If a record below holds a picture, drop the picture and copy everything else exactly.

#### Data records:
________

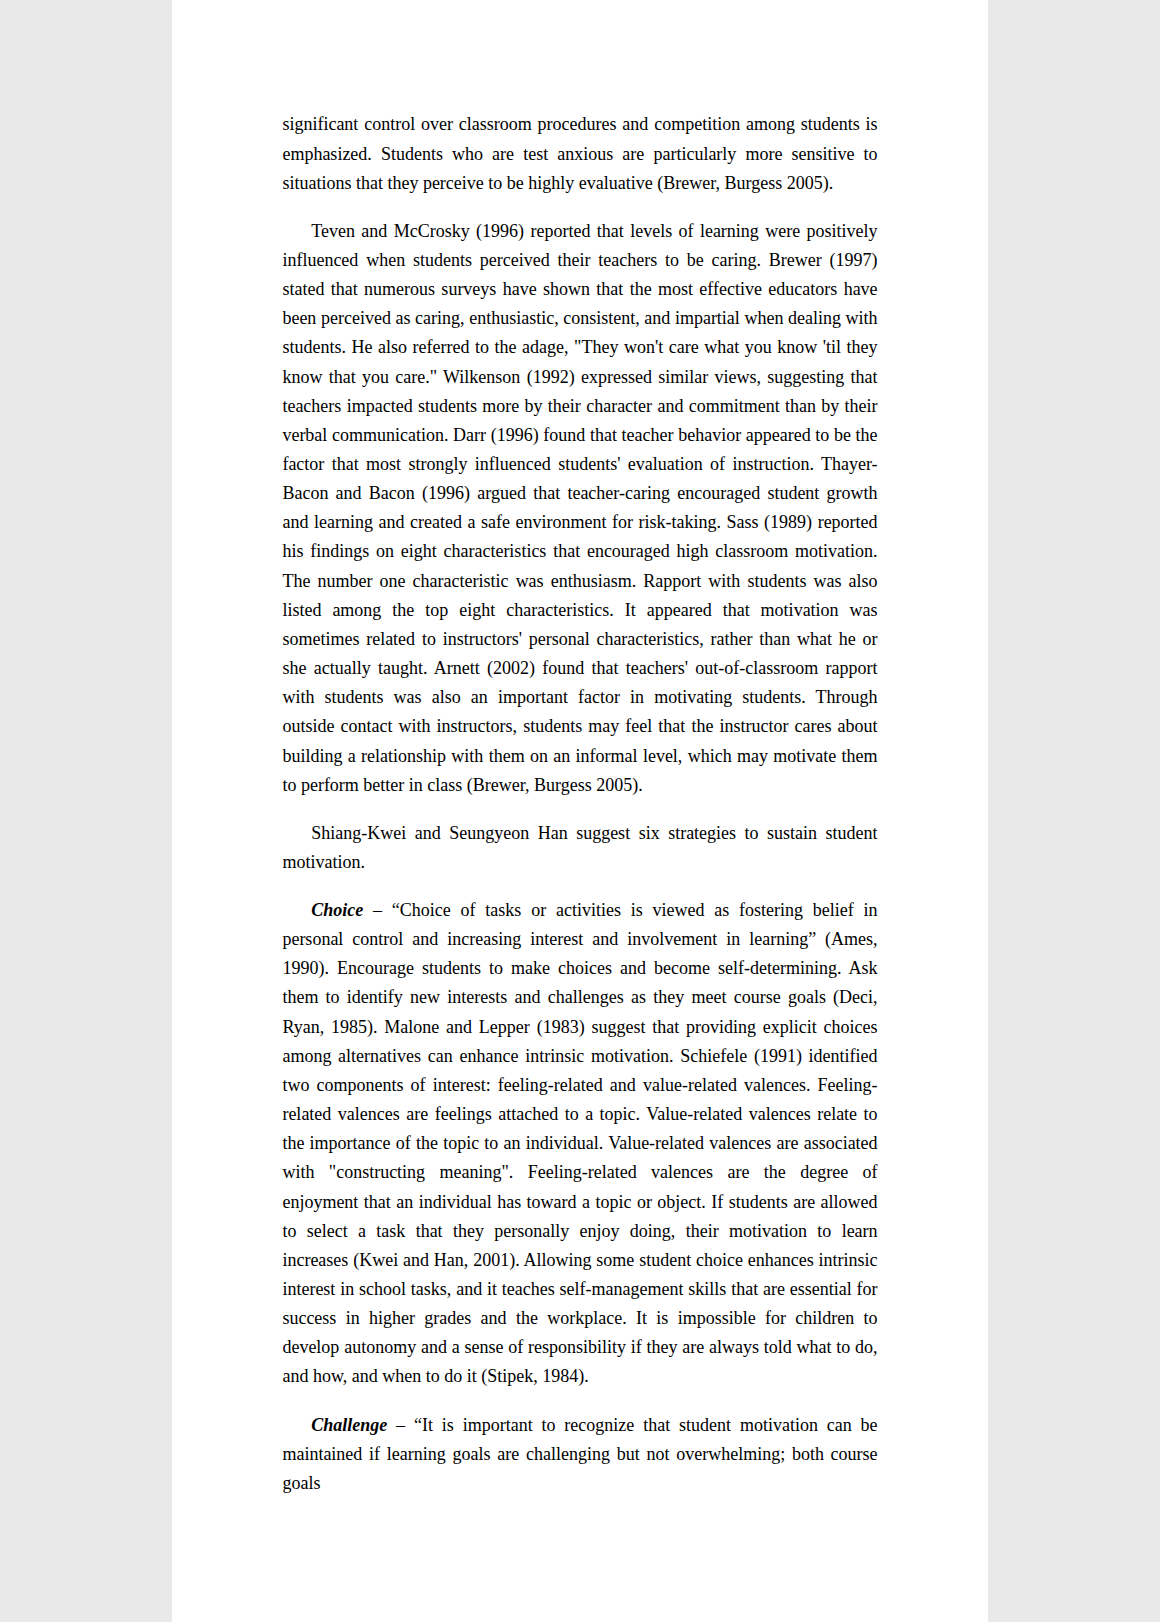significant control over classroom procedures and competition among students is emphasized. Students who are test anxious are particularly more sensitive to situations that they perceive to be highly evaluative (Brewer, Burgess 2005).
Teven and McCrosky (1996) reported that levels of learning were positively influenced when students perceived their teachers to be caring. Brewer (1997) stated that numerous surveys have shown that the most effective educators have been perceived as caring, enthusiastic, consistent, and impartial when dealing with students. He also referred to the adage, "They won't care what you know 'til they know that you care." Wilkenson (1992) expressed similar views, suggesting that teachers impacted students more by their character and commitment than by their verbal communication. Darr (1996) found that teacher behavior appeared to be the factor that most strongly influenced students' evaluation of instruction. Thayer-Bacon and Bacon (1996) argued that teacher-caring encouraged student growth and learning and created a safe environment for risk-taking. Sass (1989) reported his findings on eight characteristics that encouraged high classroom motivation. The number one characteristic was enthusiasm. Rapport with students was also listed among the top eight characteristics. It appeared that motivation was sometimes related to instructors' personal characteristics, rather than what he or she actually taught. Arnett (2002) found that teachers' out-of-classroom rapport with students was also an important factor in motivating students. Through outside contact with instructors, students may feel that the instructor cares about building a relationship with them on an informal level, which may motivate them to perform better in class (Brewer, Burgess 2005).
Shiang-Kwei and Seungyeon Han suggest six strategies to sustain student motivation.
Choice – “Choice of tasks or activities is viewed as fostering belief in personal control and increasing interest and involvement in learning” (Ames, 1990). Encourage students to make choices and become self-determining. Ask them to identify new interests and challenges as they meet course goals (Deci, Ryan, 1985). Malone and Lepper (1983) suggest that providing explicit choices among alternatives can enhance intrinsic motivation. Schiefele (1991) identified two components of interest: feeling-related and value-related valences. Feeling-related valences are feelings attached to a topic. Value-related valences relate to the importance of the topic to an individual. Value-related valences are associated with "constructing meaning". Feeling-related valences are the degree of enjoyment that an individual has toward a topic or object. If students are allowed to select a task that they personally enjoy doing, their motivation to learn increases (Kwei and Han, 2001). Allowing some student choice enhances intrinsic interest in school tasks, and it teaches self-management skills that are essential for success in higher grades and the workplace. It is impossible for children to develop autonomy and a sense of responsibility if they are always told what to do, and how, and when to do it (Stipek, 1984).
Challenge – “It is important to recognize that student motivation can be maintained if learning goals are challenging but not overwhelming; both course goals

________

#### Worked solution:
significant control over classroom procedures and competition among students is emphasized. Students who are test anxious are particularly more sensitive to situations that they perceive to be highly evaluative (Brewer, Burgess 2005).
Teven and McCrosky (1996) reported that levels of learning were positively influenced when students perceived their teachers to be caring. Brewer (1997) stated that numerous surveys have shown that the most effective educators have been perceived as caring, enthusiastic, consistent, and impartial when dealing with students. He also referred to the adage, "They won't care what you know 'til they know that you care." Wilkenson (1992) expressed similar views, suggesting that teachers impacted students more by their character and commitment than by their verbal communication. Darr (1996) found that teacher behavior appeared to be the factor that most strongly influenced students' evaluation of instruction. Thayer-Bacon and Bacon (1996) argued that teacher-caring encouraged student growth and learning and created a safe environment for risk-taking. Sass (1989) reported his findings on eight characteristics that encouraged high classroom motivation. The number one characteristic was enthusiasm. Rapport with students was also listed among the top eight characteristics. It appeared that motivation was sometimes related to instructors' personal characteristics, rather than what he or she actually taught. Arnett (2002) found that teachers' out-of-classroom rapport with students was also an important factor in motivating students. Through outside contact with instructors, students may feel that the instructor cares about building a relationship with them on an informal level, which may motivate them to perform better in class (Brewer, Burgess 2005).
Shiang-Kwei and Seungyeon Han suggest six strategies to sustain student motivation.
Choice – “Choice of tasks or activities is viewed as fostering belief in personal control and increasing interest and involvement in learning” (Ames, 1990). Encourage students to make choices and become self-determining. Ask them to identify new interests and challenges as they meet course goals (Deci, Ryan, 1985). Malone and Lepper (1983) suggest that providing explicit choices among alternatives can enhance intrinsic motivation. Schiefele (1991) identified two components of interest: feeling-related and value-related valences. Feeling-related valences are feelings attached to a topic. Value-related valences relate to the importance of the topic to an individual. Value-related valences are associated with "constructing meaning". Feeling-related valences are the degree of enjoyment that an individual has toward a topic or object. If students are allowed to select a task that they personally enjoy doing, their motivation to learn increases (Kwei and Han, 2001). Allowing some student choice enhances intrinsic interest in school tasks, and it teaches self-management skills that are essential for success in higher grades and the workplace. It is impossible for children to develop autonomy and a sense of responsibility if they are always told what to do, and how, and when to do it (Stipek, 1984).
Challenge – “It is important to recognize that student motivation can be maintained if learning goals are challenging but not overwhelming; both course goals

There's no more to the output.